Continue the passage on planet rotation speed and average temperature, starting right after its final sentence.

* **PROVIDED PASSAGE**
****************************************

It is well known that when a planet rotates faster its daytime maximum temperature lessens and the night time minimum temperature rises.

But there is something else very interesting happens.

When a planet rotates faster it is a warmer planet.

(It happens because Tmin↑↑ grows higher than T↓max goes down)

The understanding of this phenomenon comes from a deeper knowledge of the Stefan-Boltzmann Law.

It happens so because when rotating faster a planet's surface has a new radiative equilibrium temperatures to achieve.

So that is what happens:

The faster a planet rotates (n2>n1) the higher is the planet’s average (mean) temperature T↑mean:

It happens in accordance to the Stefan-Boltzmann Law.

Let's explain:

Assuming a planet rotates faster and

Tmax2 -Tmax1 = -1°C.

Then, according to the Stefan-Boltzmann Law:

Tmin2 -Tmin1 > 1°C

Consequently Tmean2 > Tmean1.

Assuming a planet rotates faster (n2>n1).

If on the solar irradiated hemisphere we observe the difference in average temperature

Tsolar2-Tsolar1 = -1°C

Then the dark hemisphere average temperature

Tdark2 -Tdark1 >1°C

Consequently the total average

Tmean2 > Tmean1

So we shall have:

Tdark↑↑→ T↑mean ← T↓solar

The faster a planet rotates (n2>n1) the higher is the planet’s average (mean) temperature T↑mean.

A numerical example:

Assuming a planet with

Tsolar1 = 200 K, and Tdark1 = 100 K

Assuming this planet rotates faster, so

Tsolar2 = 199 K.

What is the planet's Tdark2 then ?

J1emit.solar ~ (T1solar)⁴ ,

(200 K)⁴ = 1.600.000.000

J2emit.solar ~ (T2solar)⁴ ,

(199 K)⁴ = 1.568.000.000

J2emit.solar - J1emit.solar =

= 1.568.000.000- 1.600.000.000 =

= - 31.700.000

So we have ( - 31.700.000 ) less emitting on the solar side.

It should be compensated by the increased emission on the dark side

( + 31.700.000 ).

On the other hand on the dark side we should have a greater warming than a one degree

( 199 K - 200 K = -1 oC ) cooling we had on the solar irradiated side.

J1emit.dark ~ (T1dark)⁴ ,

(100 K)⁴ = 100.000.000

J2emit.dark ~ (T2dark)⁴ ,

(107,126 K)⁴ = 131.698.114

J2emit.dark - J1emit.dark =

= 131.698.114 -100.000.000 =

= 31.698.114

The dark side higher temperature to compensate the solar side cooler emission by ( - 31.700.000 ) would be

T2dark = 107,126 K

As we see in this numerical example, when rotating faster maximum temperature on the solar irradiated side subsides

from 200 K to 199 K.

****************************************

* **RECORD EXCERPTS**

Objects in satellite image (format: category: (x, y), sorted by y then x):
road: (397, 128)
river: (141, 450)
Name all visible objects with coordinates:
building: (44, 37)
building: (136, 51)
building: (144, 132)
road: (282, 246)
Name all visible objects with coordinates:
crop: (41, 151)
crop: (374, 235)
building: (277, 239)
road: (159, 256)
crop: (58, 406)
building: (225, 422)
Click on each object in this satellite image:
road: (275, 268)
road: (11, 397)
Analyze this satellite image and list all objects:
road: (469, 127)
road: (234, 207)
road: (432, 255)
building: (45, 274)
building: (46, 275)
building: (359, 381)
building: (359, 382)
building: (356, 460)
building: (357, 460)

****************************************

* **REPLY TO THE EXERCISE**
On the other hand the minimum temperature on the dark side rises

from 100 K to 107,126 K.

So when the solar irradiated side gets on average cooler by 1 degree oC, the dark side gets on average warmer by 7,126 degrees oC.

And as a result the planet total average temperature gets higher.

That is how when a planet rotating faster the radiative equilibrium temperatures are accomplished.

It happens so because when rotating faster a planet's surface has a new radiative equilibrium temperatures to achieve.

Consequently, when rotating faster, the planet's mean temperature rises.

Thus when a planet rotates faster its mean temperature is higher.

Conclusion:

Earth's faster rotation rate, 1 rotation per day, makes Earth a warmer planet than Moon.

Moon rotates around its axis at a slow rate of 1 rotation in 29,5 days.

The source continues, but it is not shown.